Task to complete:
Write again exactly the lines in the listing below, starting at the line with "[310,237,325,245] It's -> [56,311,73,321] Its" and ending at the line with "[94,267,135,285] gulp ->", both included. Pictures are not copied.

>>

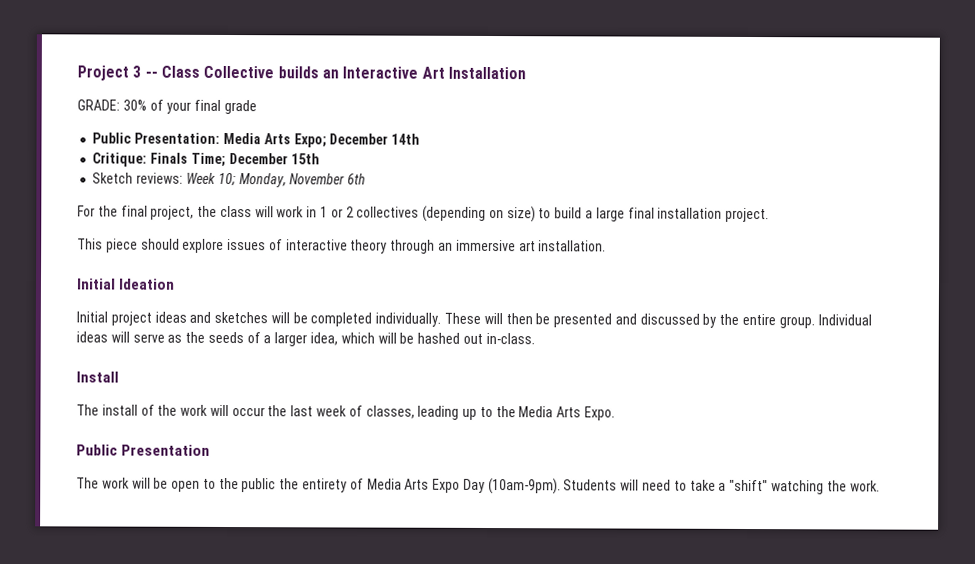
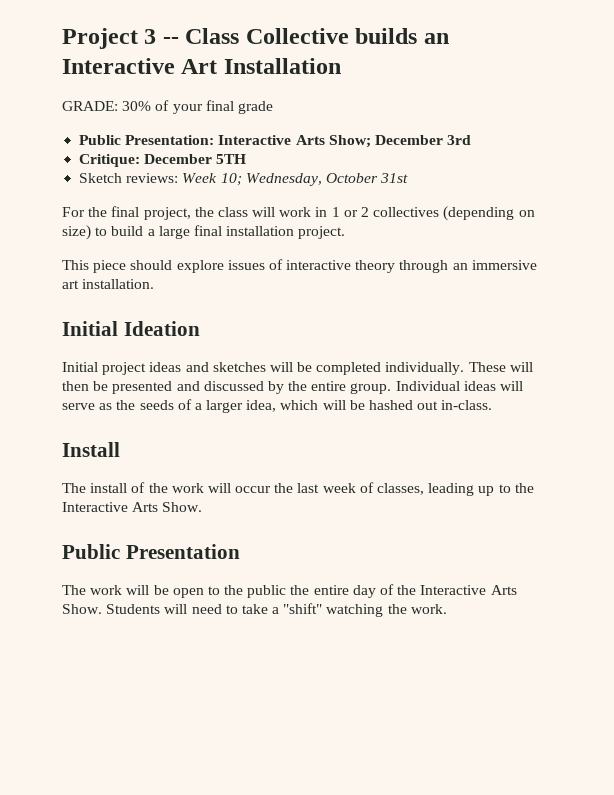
[222,132,421,148] [92,152,320,167] Media Arts Expo; December 14th // Critique: Finals Time; December 15th -> [218,135,472,148] [79,154,247,167] Interactive Arts Show; December 3rd // Critique: December 5TH
[238,173,367,188] Monday, November 6th -> [245,173,409,186] Wednesday, October 31st
[518,406,616,421] Media Arts Expo. -> [62,502,203,512] Interactive Arts Show.
[302,478,561,495] entirety of Media Arts Expo Day (10am-9pm). -> [313,584,517,598] [62,604,102,614] entire day of the Interactive Arts Show.

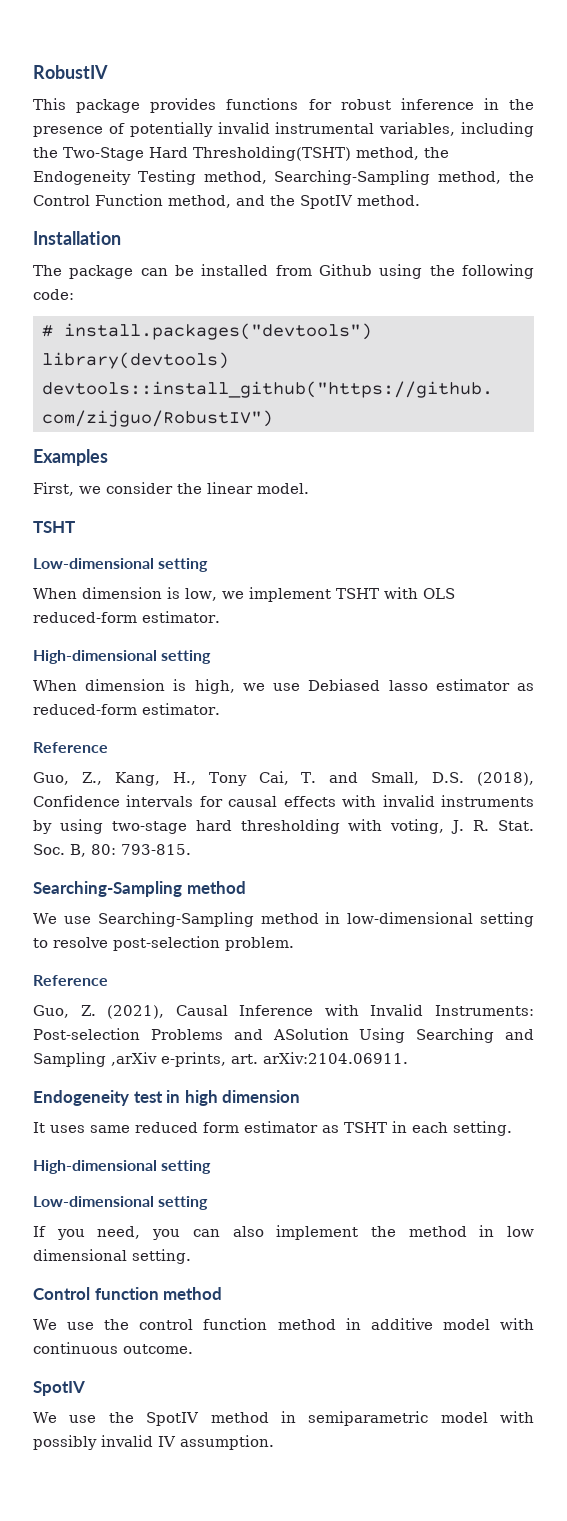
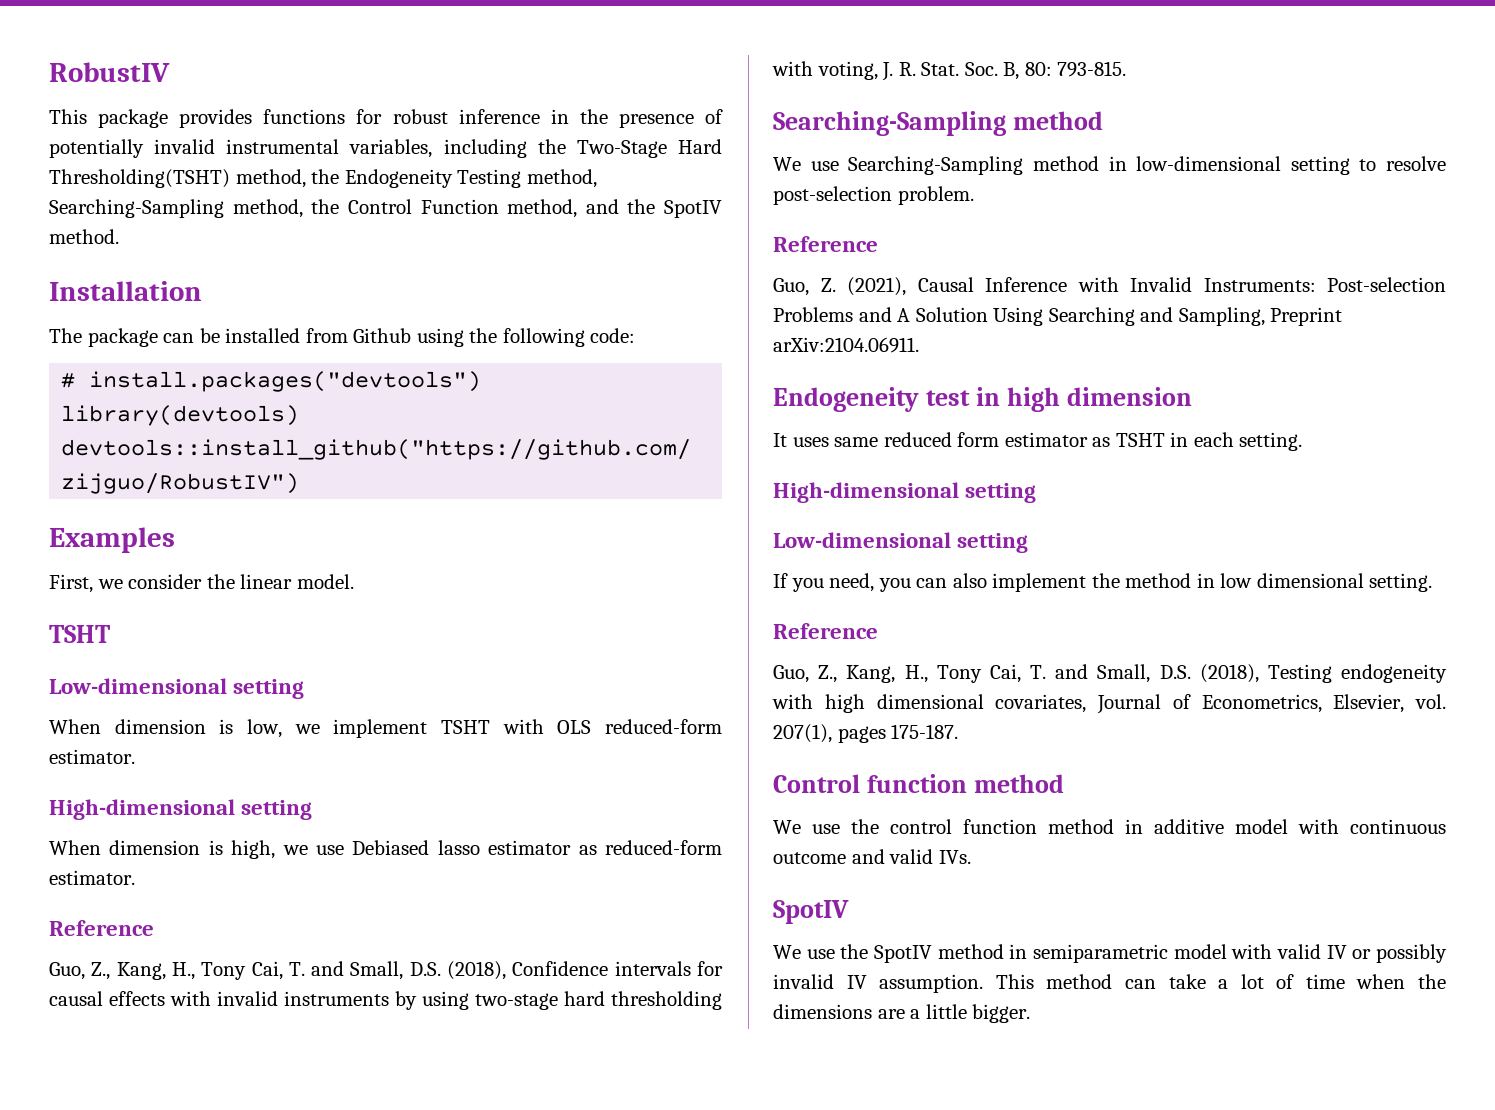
[272,1028,349,1040] ASolution -> [897,307,988,322] A Solution
[33,1052,258,1067] Sampling ,arXiv e-prints, art. -> [1178,307,1343,326] Sampling, Preprint
(191, 1256) none -> [773,623,878,639] [773,664,1447,683] [772,694,1446,714] [773,724,959,743] // Reference // Guo, Z., Kang, H., Tony Cai, T. and Small, D.S. (2018), Testing endogeneity with high dimensional covariates, Journal of Econometrics, Elsevier, vol. 207(1), pages 175-187.
[123,1344,193,1354] outcome. -> [773,849,971,864] outcome and valid IVs.
(534, 1417) none -> [1277,944,1372,959] valid IV or
(274, 1442) none -> [995,974,1446,989] [773,1004,1031,1023] This method can take a lot of time when the dimensions are a little bigger.

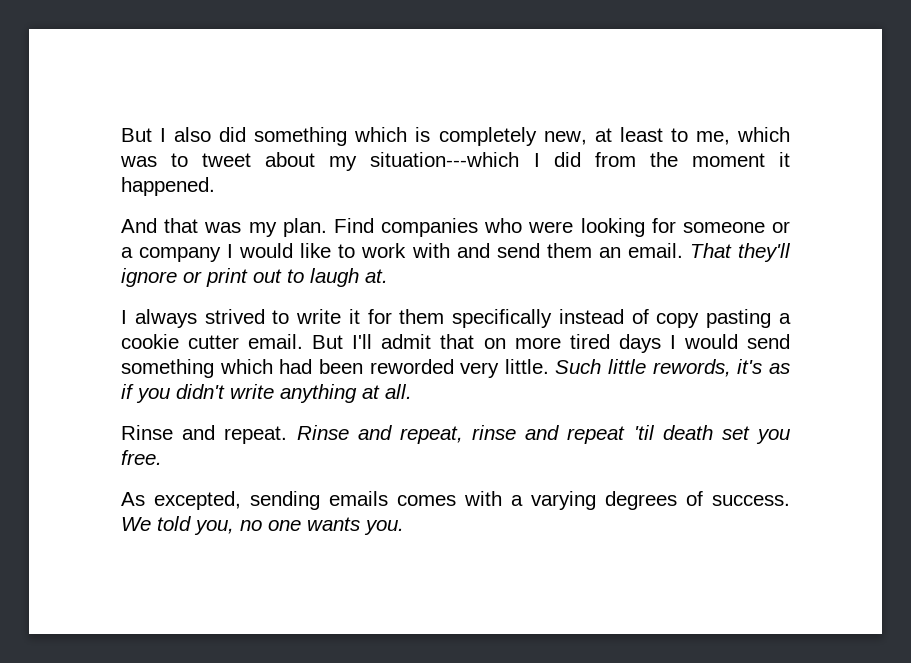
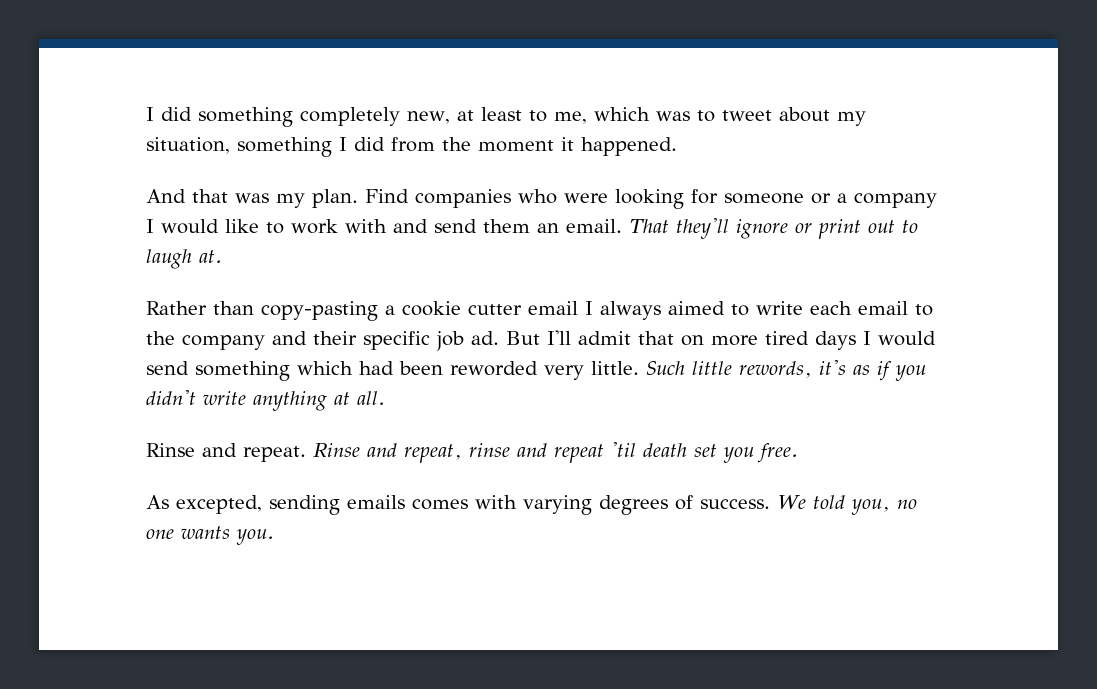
[121,127,431,146] But I also did something which is -> [146,107,293,127] I did something
[370,152,520,167] situation---which -> [146,137,332,157] situation, something
[121,309,791,328] [121,334,304,349] I always strived to write it for them specifically instead of copy pasting a cookie cutter email. -> [146,301,933,321] [146,331,499,351] Rather than copy-pasting a cookie cutter email I always aimed to write each email to the company and their specific job ad.
[511,495,523,506] a -> (517, 502) none

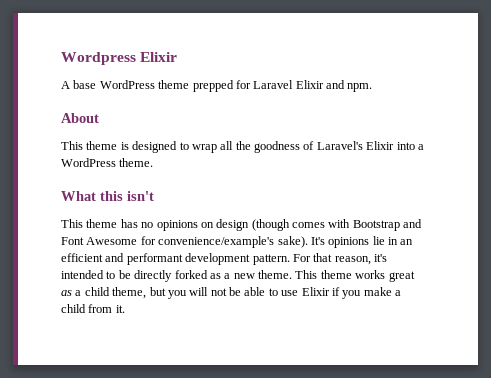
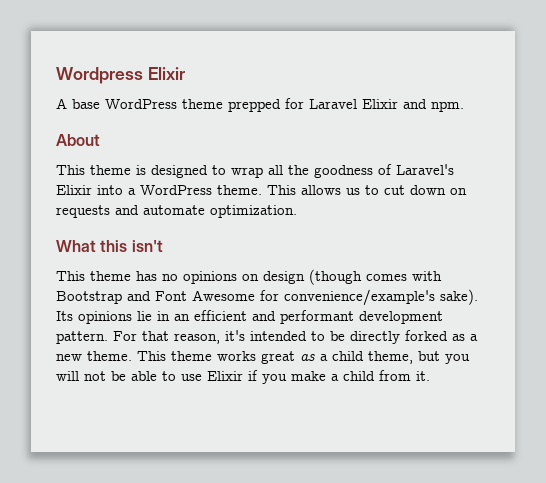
(154, 162) none -> [267,185,467,195] [56,205,297,218] This allows us to cut down on requests and automate optimization.
[310,237,325,245] It's -> [56,311,73,321] Its

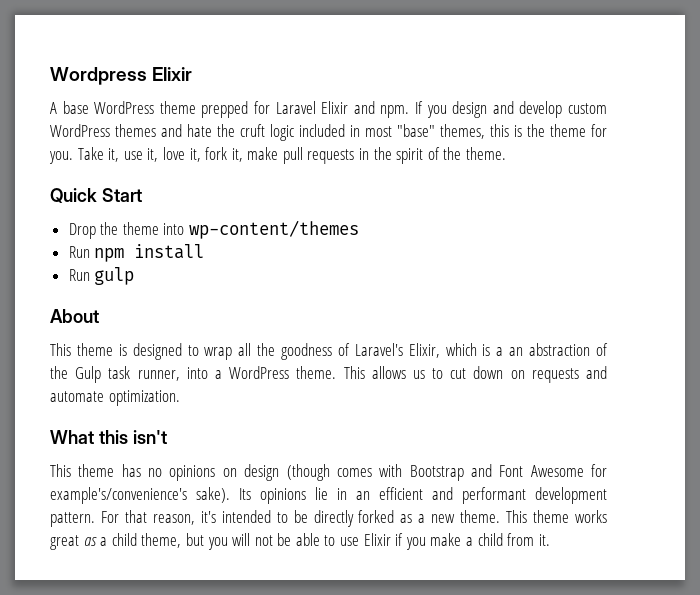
(464, 106) none -> [415,101,608,118] [50,124,607,141] [49,147,507,164] [50,188,142,203] [68,220,360,239] [68,244,205,262] [68,267,135,285] If you design and develop custom WordPress themes and hate the cruft logic included in most "base" themes, this is the theme for you. Take it, use it, love it, fork it, make pull requests in the spirit of the theme. // Quick Start // Drop the theme into wp-content/themes // Run npm install // Run gulp
[56,185,92,195] Elixir -> [408,343,608,358] [50,366,180,383] Elixir, which is a an abstraction of the Gulp task runner,
[284,289,435,306] convenience/example's -> [50,487,187,504] example's/convenience's

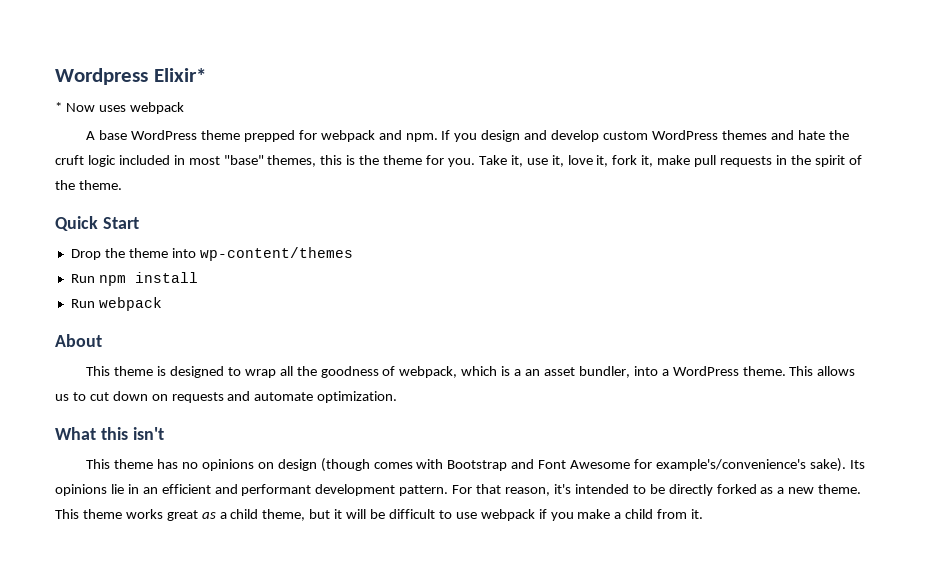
[152,67,193,81] Elixir -> [153,68,206,82] [55,102,184,114] Elixir* // * Now uses webpack
[275,101,349,114] Laravel Elixir -> [320,130,375,142] webpack
[94,267,135,285] gulp -> [98,297,162,311] webpack
[354,343,440,358] Laravel's Elixir, -> [399,366,458,378] webpack,
[529,343,608,356] [50,366,180,383] abstraction of the Gulp task runner, -> [543,366,630,378] asset bundler,
[207,533,320,550] you will not be able -> [334,509,435,519] it will be difficult
[363,533,391,546] Elixir -> [480,509,535,521] webpack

<<

Result:
[310,237,325,245] It's -> [56,311,73,321] Its

(464, 106) none -> [415,101,608,118] [50,124,607,141] [49,147,507,164] [50,188,142,203] [68,220,360,239] [68,244,205,262] [68,267,135,285] If you design and develop custom WordPress themes and hate the cruft logic included in most "base" themes, this is the theme for you. Take it, use it, love it, fork it, make pull requests in the spirit of the theme. // Quick Start // Drop the theme into wp-content/themes // Run npm install // Run gulp
[56,185,92,195] Elixir -> [408,343,608,358] [50,366,180,383] Elixir, which is a an abstraction of the Gulp task runner,
[284,289,435,306] convenience/example's -> [50,487,187,504] example's/convenience's

[152,67,193,81] Elixir -> [153,68,206,82] [55,102,184,114] Elixir* // * Now uses webpack
[275,101,349,114] Laravel Elixir -> [320,130,375,142] webpack
[94,267,135,285] gulp -> [98,297,162,311] webpack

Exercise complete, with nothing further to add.